> [Problem details]:
Which lines below fall between the one containing "H&E-stained whole-slide image, a" and the one containing "Patient diagnosis (cohort"? Repeat them exactly, counting both of those lines, and add nothing else.

Task data Start Marker

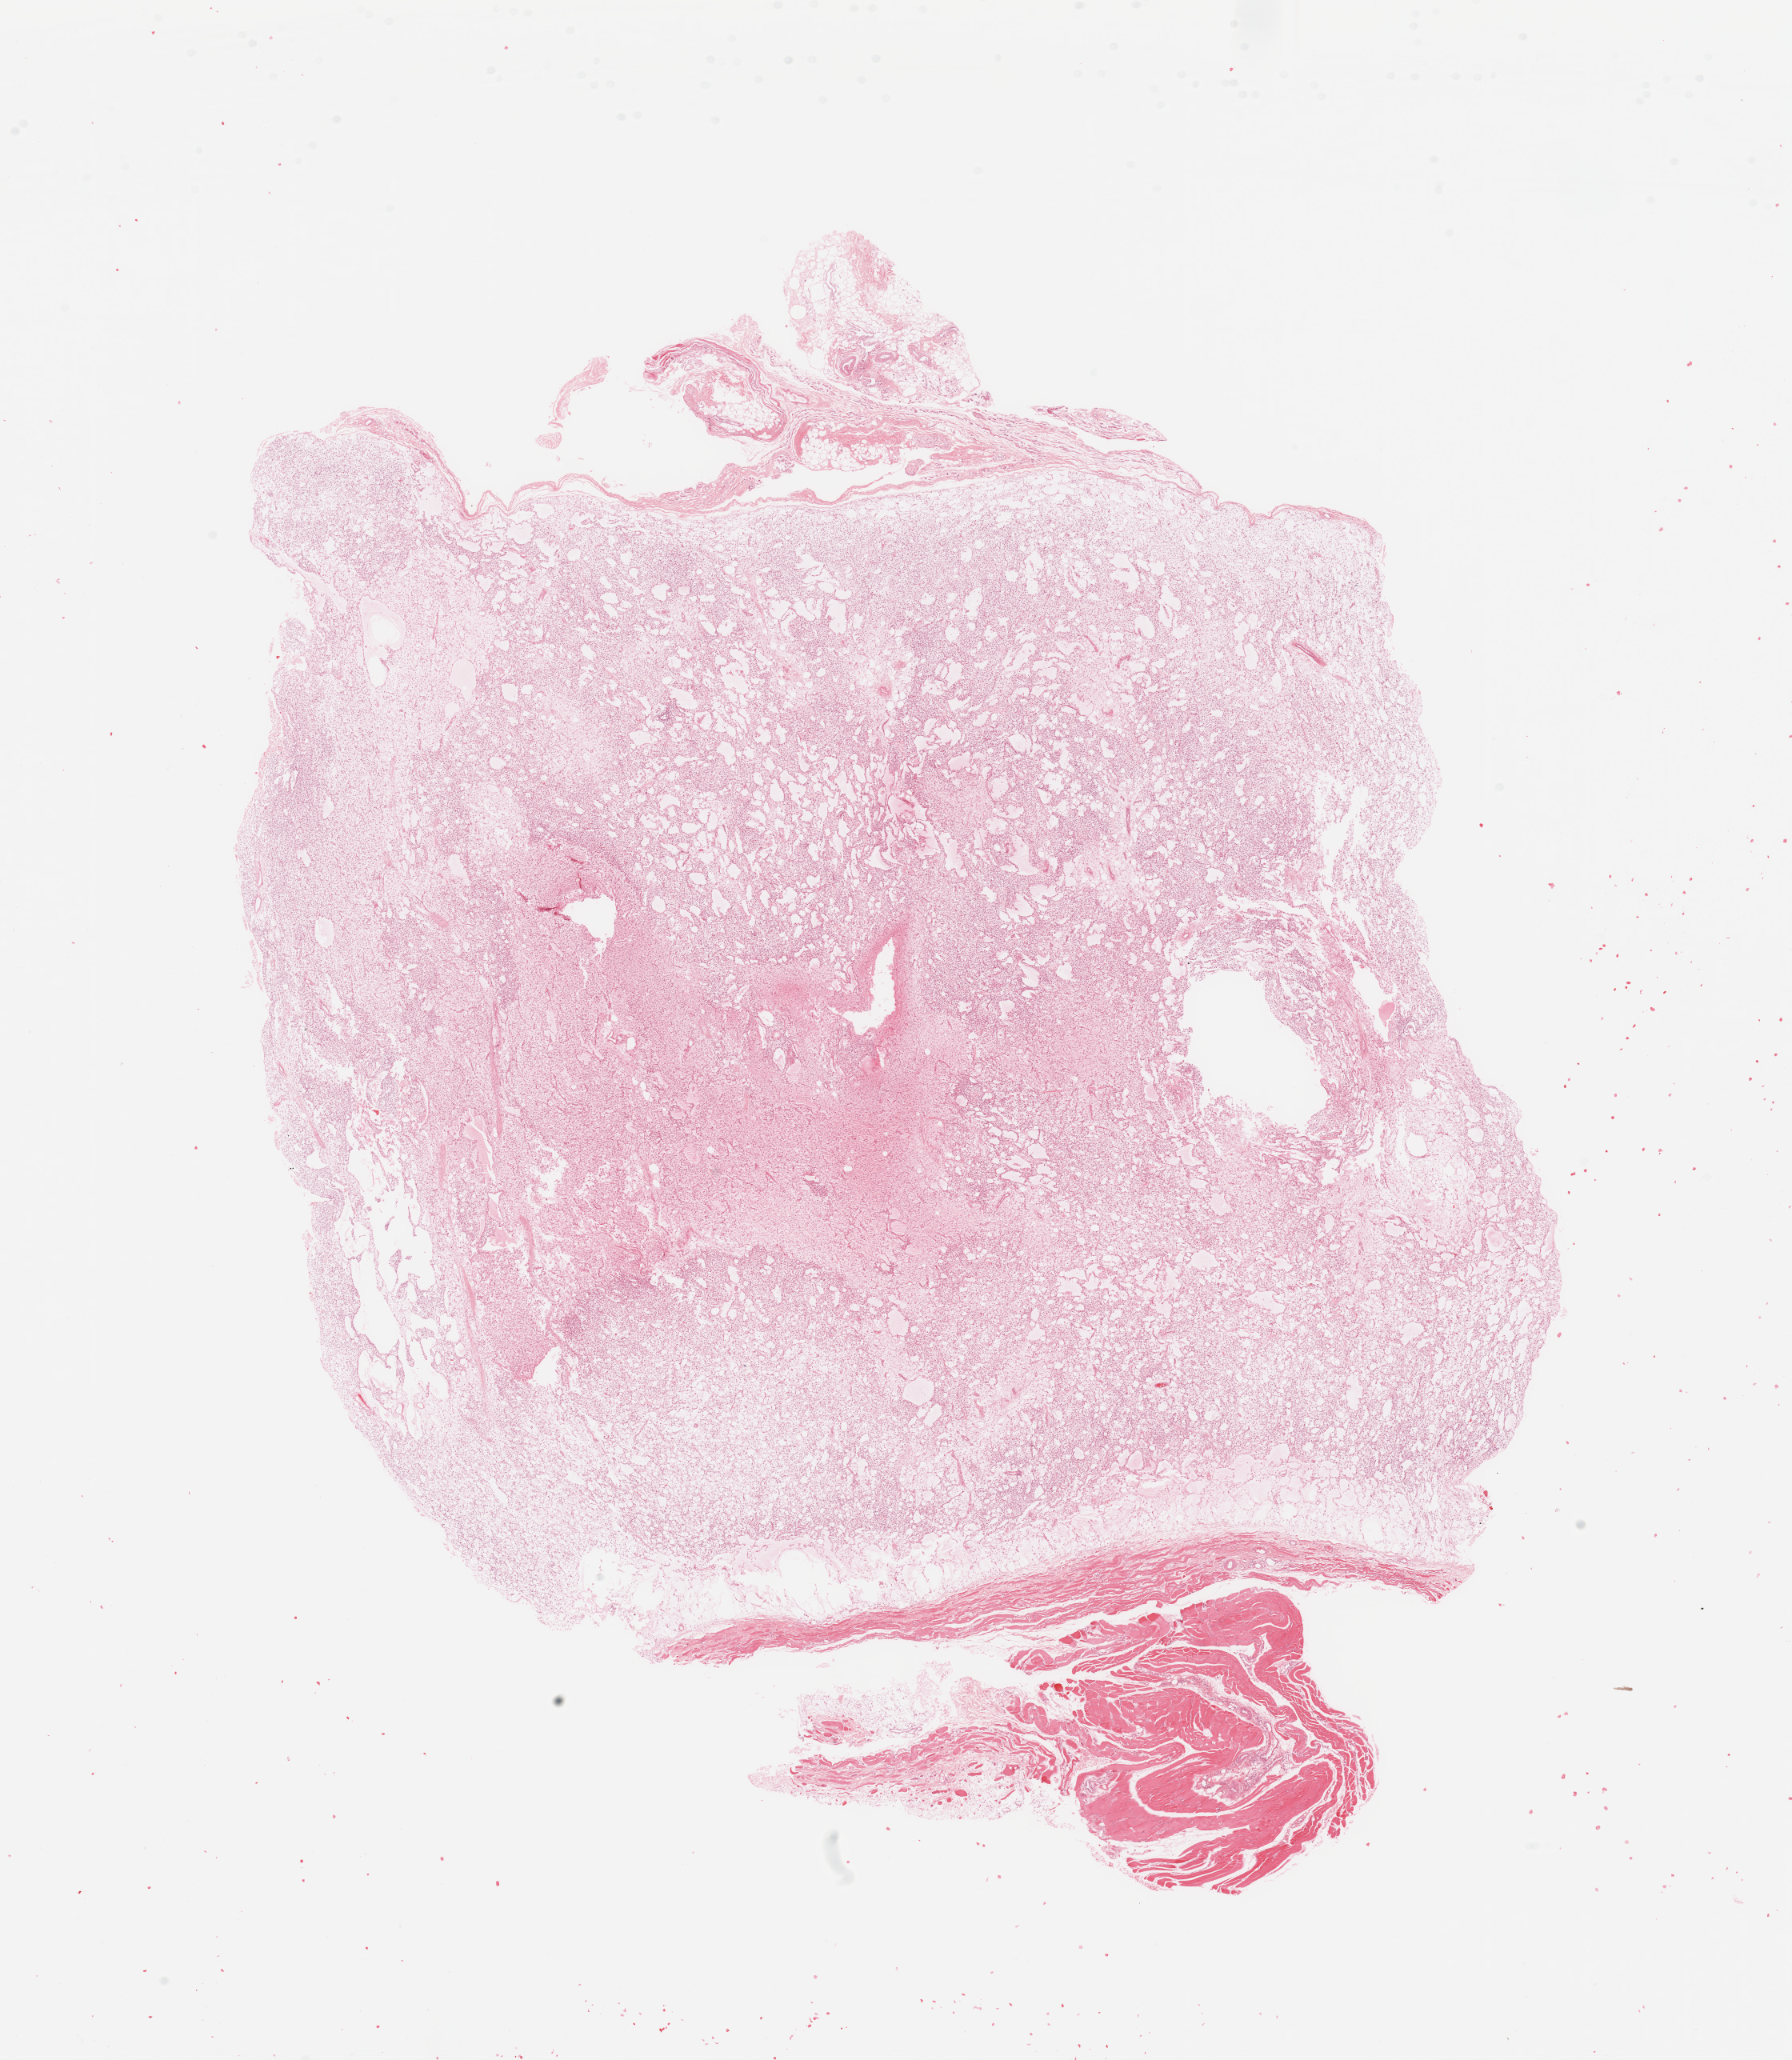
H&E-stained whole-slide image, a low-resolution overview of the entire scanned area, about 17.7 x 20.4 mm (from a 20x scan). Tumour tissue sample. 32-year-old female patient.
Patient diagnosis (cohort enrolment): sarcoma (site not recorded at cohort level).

Task data End Marker
Task data Start Marker

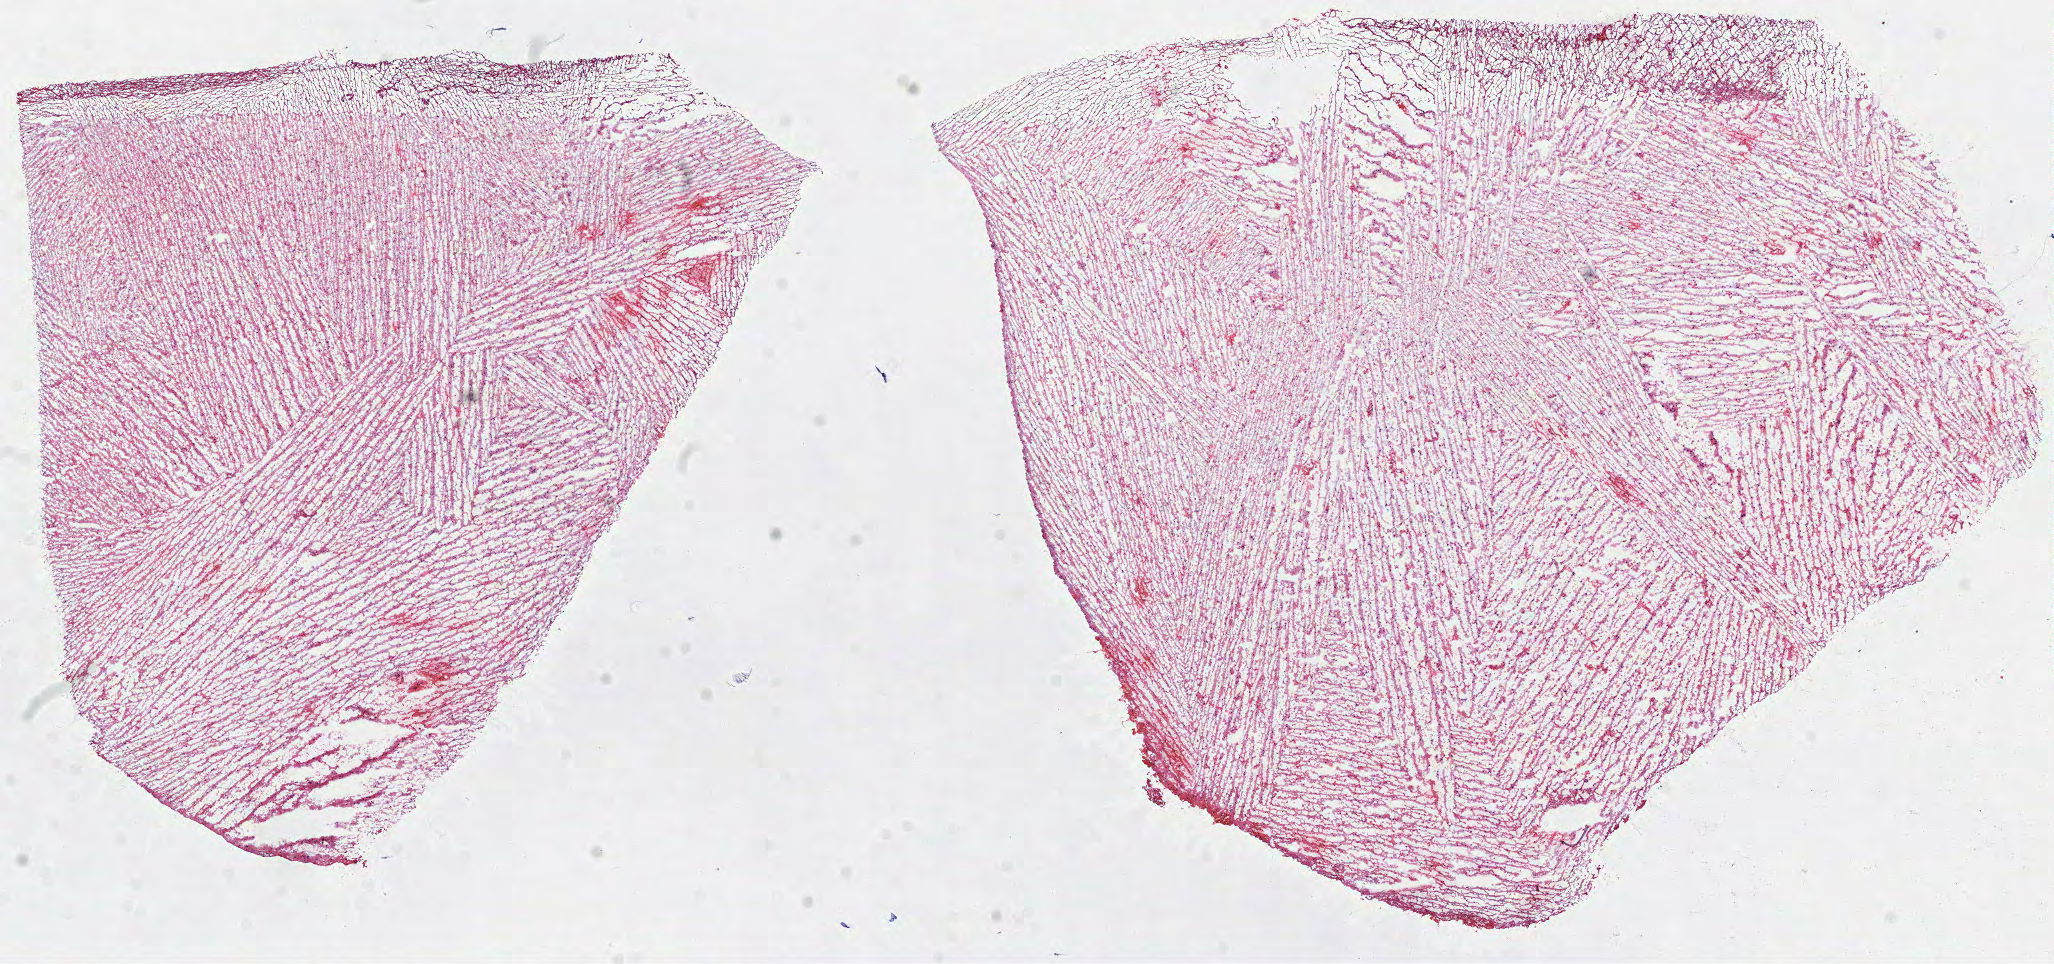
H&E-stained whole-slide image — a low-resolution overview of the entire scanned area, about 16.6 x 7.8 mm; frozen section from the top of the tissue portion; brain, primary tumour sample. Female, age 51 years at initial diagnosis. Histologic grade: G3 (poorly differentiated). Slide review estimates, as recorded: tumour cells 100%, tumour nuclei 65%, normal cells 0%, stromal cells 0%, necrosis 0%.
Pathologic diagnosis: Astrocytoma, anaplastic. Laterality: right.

Task data End Marker
Task data Start Marker

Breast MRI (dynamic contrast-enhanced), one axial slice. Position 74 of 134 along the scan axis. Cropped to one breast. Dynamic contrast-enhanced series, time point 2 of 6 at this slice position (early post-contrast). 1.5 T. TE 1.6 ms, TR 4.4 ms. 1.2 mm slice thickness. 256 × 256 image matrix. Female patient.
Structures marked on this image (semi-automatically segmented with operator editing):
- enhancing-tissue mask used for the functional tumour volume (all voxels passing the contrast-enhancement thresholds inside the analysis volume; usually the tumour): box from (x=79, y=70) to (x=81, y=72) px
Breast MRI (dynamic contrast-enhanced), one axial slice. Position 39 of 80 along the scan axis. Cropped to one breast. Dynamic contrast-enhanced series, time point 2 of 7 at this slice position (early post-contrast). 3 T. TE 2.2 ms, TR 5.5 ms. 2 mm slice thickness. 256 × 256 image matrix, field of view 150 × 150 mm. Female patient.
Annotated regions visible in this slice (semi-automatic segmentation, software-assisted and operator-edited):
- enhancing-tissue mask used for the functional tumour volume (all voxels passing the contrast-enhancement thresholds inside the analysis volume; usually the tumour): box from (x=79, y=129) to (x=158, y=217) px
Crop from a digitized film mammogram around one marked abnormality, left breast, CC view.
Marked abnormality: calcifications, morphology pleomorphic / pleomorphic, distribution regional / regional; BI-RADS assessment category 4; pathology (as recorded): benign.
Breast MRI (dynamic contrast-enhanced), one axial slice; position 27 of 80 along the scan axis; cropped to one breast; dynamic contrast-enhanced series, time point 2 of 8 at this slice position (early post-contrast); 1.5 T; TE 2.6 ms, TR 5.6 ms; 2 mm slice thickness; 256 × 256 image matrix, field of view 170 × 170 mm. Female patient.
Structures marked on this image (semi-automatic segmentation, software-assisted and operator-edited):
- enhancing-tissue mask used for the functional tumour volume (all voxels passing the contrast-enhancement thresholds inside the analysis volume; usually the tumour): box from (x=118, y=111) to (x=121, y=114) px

Task data End Marker

> [Task result]:
H&E-stained whole-slide image, a low-resolution overview of the entire scanned area, about 17.7 x 20.4 mm (from a 20x scan). Tumour tissue sample. 32-year-old female patient.
Patient diagnosis (cohort enrolment): sarcoma (site not recorded at cohort level).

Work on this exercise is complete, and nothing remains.